7. Terrier or Terrorizer?

It’s a hard question. I’m sure you’ve heard the phrase “terrier terror” at some point.

…And I hate to break it to you…

But that saying can be really accurate.

Terriers are feisty.

They’re stubborn.

They’re smart.

They’re bold and mischievous and bossy and scrappy all at the same time.

But truth be told, they’re totally worth it. Terriers make great pets, West Highland White Terriers included.

Even still, they’re not for everybody. Terriers are fun, but they need a special kind of owner that’s up for the challenge.

That being said, each terrier is a little bit different. They all have the same general dynamic temperament, but some terriers are more terrier-ish than others.

When it comes to the Westie’s terrier temperament, the breed falls in the middle of the spectrum. He’s not the most laid back terrier out there, but he’s not the craziest either.

In general, Westies tend to be much more stranger friendly than some of their terrier cousins. They are also more tolerant of other dogs and of cats in the household. And, believe it or not, they are easier to train than some terriers.

So, whether the Westie is a terrier or a terrorizer in your book is up to you! But at least he’s a little less terrier-like than other breeds, if that’s what you’re looking for.        

8. Not A Lap Dog

Being the terrier that he is, the Westie is not a lap dog.

He may be small, but he’s an adventurer at heart.

If you’re taking a day trip, don’t hesitate to bring your Westie along. He’ll love getting out and about! Heck, if you’re taking a week long vacation, you might as well bring him with you. He’d definitely enjoy it!

The Westie truly loves to be out and about with his family.

He likes to explore and meet new people and see new things. So give him the chance to do so at every opportunity!

And hey, if you wear him out enough, he just might be more inclined towards cuddles!

But in all seriousness, the Westie really wasn’t meant to sit around in your lap all day. And even on a lazy-type day, your pup will probably prefer his own couch cushion to your lap. It’s not that he doesn’t like you.

He’s just not the cuddle-type dog.

Still, it’s not impossible to get some snuggles out of him. But don’t expect him to sit in your lap all the time. This independent breed typically prefers general proximity to full on cuddles.

9. The Perfect, Happy-Go-Lucky Companion

Even though the Westie likes his space and his independence, he still makes the perfect four-legged friend.

As I hinted before, the Westie makes a great travel buddy since he’s small in size and big on adventure.

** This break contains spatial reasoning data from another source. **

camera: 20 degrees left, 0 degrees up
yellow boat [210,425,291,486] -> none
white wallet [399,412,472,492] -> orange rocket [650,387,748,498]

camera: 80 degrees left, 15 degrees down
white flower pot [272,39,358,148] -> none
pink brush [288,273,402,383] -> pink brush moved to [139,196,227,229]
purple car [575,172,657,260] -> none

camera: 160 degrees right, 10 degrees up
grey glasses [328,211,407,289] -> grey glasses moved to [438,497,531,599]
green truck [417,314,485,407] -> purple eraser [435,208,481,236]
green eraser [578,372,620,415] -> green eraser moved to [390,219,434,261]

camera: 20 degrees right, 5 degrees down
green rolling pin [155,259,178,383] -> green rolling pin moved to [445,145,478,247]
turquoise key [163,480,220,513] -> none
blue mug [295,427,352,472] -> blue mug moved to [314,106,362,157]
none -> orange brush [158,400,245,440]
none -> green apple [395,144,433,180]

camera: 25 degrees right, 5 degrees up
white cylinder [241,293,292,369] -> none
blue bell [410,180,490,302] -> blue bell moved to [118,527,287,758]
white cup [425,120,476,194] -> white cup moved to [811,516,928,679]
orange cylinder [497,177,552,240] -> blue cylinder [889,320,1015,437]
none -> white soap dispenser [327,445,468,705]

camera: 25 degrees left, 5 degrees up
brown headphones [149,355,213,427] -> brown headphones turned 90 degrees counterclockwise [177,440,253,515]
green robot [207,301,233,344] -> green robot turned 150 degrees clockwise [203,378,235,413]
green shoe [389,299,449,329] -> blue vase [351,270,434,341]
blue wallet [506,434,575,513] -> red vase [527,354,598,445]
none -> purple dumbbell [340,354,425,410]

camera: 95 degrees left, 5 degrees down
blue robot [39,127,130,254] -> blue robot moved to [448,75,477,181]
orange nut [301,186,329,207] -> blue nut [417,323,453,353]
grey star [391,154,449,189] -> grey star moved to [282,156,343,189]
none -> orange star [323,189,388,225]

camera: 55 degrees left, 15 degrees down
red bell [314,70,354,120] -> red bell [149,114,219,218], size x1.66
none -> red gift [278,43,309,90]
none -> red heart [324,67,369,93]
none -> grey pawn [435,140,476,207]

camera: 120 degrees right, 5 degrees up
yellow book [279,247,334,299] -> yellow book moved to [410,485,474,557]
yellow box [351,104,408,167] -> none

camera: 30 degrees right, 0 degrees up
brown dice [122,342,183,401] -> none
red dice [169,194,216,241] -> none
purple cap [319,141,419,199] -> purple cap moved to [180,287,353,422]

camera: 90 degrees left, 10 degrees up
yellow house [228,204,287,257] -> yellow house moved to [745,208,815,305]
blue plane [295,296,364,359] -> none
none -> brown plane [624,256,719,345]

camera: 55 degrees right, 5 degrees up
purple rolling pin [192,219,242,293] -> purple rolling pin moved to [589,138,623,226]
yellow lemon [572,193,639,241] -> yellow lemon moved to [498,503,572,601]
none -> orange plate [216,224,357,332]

His cheerful, friendly personality is also a plus for taking him out in public. If properly socialized, he can be a complete charmer to every new person he meets. And he should get along well with any dogs you might come across.

Inside the home, he’s no different.

The West Highland White Terrier loves his people and thrives on being part of the family. With older kids, he’s the perfect playmate. And with proper supervision and training, he can do well around younger children, as well.

All in all, the breed is pretty amazing. Sure, the Westie has his downsides, but so does every other breed.

You just need to decide if his pros outweigh his cons for your situation!

Though if you do choose to bring a Westie into your home, get ready for years of fun, mischief, and companionship!  

10. The Dog With (Almost) a Million Names

Before I let you go, here’s a West Highland White Terrier fun fact!

I had mentioned before that Westies were once called Roseneath Terriers, but that wasn’t their only other name.

Before settling into their current title, Westies were also known by the following:

  • Poltalloch Terriers
  • Pittenweem Terriers
  • White Roseneath Terriers
  • White Scottish Terriers

It’s probably thanks to their long history of getting mixed up and confused with other terriers from Scotland. But no matter the reason, this little dog sure does have a lot of names to go by!

(Which is fitting, since he also has a lot of love to give!)